Download The Last Narco Book in PDF, Epub and Kindle

“Malcolm Beith risked life and limb to tell the inside story of Joaquín ‘El Chapo’ Guzmán Loera, Mexico’s notorious drug capo.” —George W. Grayson, author of Mexico: Narco-Violence and a Failed State? The dense hills of Sinaloa, Mexico, were home to the most powerful drug lord since Pablo Escobar: Joaquin “El Chapo” Guzman. Guzman was among the world’s ten most wanted men and also appeared on Forbes magazine’s 2009 billionaire list. With his massive wealth, his army of professional killers, and a network of informants that reached into the highest levels of government, catching Guzman was once considered impossible Newly isolated by infighting amongst the cartels, and with Mexican and DEA authorities closing in, El Chapo was vulnerable as never before.
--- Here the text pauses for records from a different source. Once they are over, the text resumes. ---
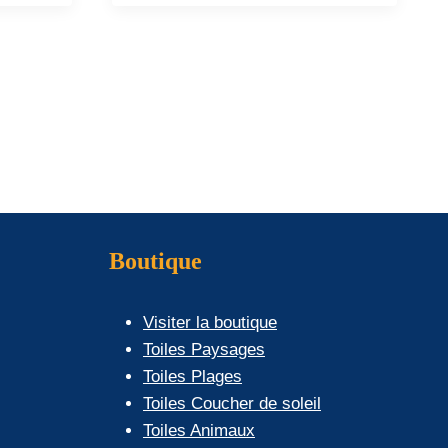
Ce
produit
a
plusieurs
.
variations.
Les
options
peuvent
être
choisies
Boutique
sur
la
Visiter la boutique
page
Toiles Paysages
du
Toiles Plages
produit
Toiles Coucher de soleil
Toiles Animaux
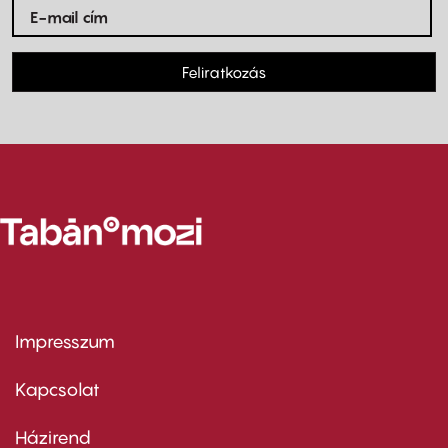
Feliratkozás
Impresszum
Footer
menu
first
Kapcsolat
Házirend
Footer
Newsweek correspondent Malcolm Beith had spent years reporting on the drug wars and followed the chase with full access to senior officials and exclusive interviews with soldiers and drug traffickers in the region, including members of Guzman’s cartel. The Last Narco combines fearless reporting with the story of El Chapo’s legendary rise from a poor farming family to the “capo” of the world’s largest drug empire. “The Last Narco gracefully captures the heroic struggle of those who dare to stand up to the cartels, and the ways those cartels have tragically corrupted every aspect of Mexican law enforcement.” —Laura Bickford, producer, Traffic

Finally ... Soup for the Chicken!

Finally ... Soup for the Chicken!
Author: David Membrila
Publisher: eBookIt.com
Total Pages: 547
Release: 2021-03-24
Genre: Family & Relationships
ISBN: 1456637231


Download Finally ... Soup for the Chicken! Book in PDF, Epub and Kindle

A teacher's perspective of growing up as a good and bad example. "A compilation of anecdotes and heartbreaks, of love, life, and laughter, from a kid who grew up a product of the barrio and despite growing up and growing out; never really left."

The Quarterly Review

The Quarterly Review
Author:
Publisher:
Total Pages: 1102
Release: 1813
Genre: English literature
ISBN:


Download The Quarterly Review Book in PDF, Epub and Kindle

Gesturecraft

Gesturecraft
Author: Jürgen Streeck
Publisher: John Benjamins Publishing
Total Pages: 248
Release: 2009
Genre: Language Arts & Disciplines
ISBN: 9027228426


Download Gesturecraft Book in PDF, Epub and Kindle

The craft of gesture is part of the practical equipment with which we inhabit and understand the world together. Drawing on micro-ethnographic research in diverse interaction settings, this book explores the communicative ecologies in which hand-gestures appear: illuminating the world around us, depicting it, making sense of it, and symbolizing the interaction process itself. Gesture is analyzed as embodied communicative action grounded in the hands' practical and cognitive engagments with material worlds. The book responds to the quest for the role of the human body in cognition and interaction with an analytic perspective informed by phenomenology, conversation analysis, context analysis, praxeology, and cognitive science. Many of the cross-linguistic video-data of everyday interaction investigated in its chapters are available on-line.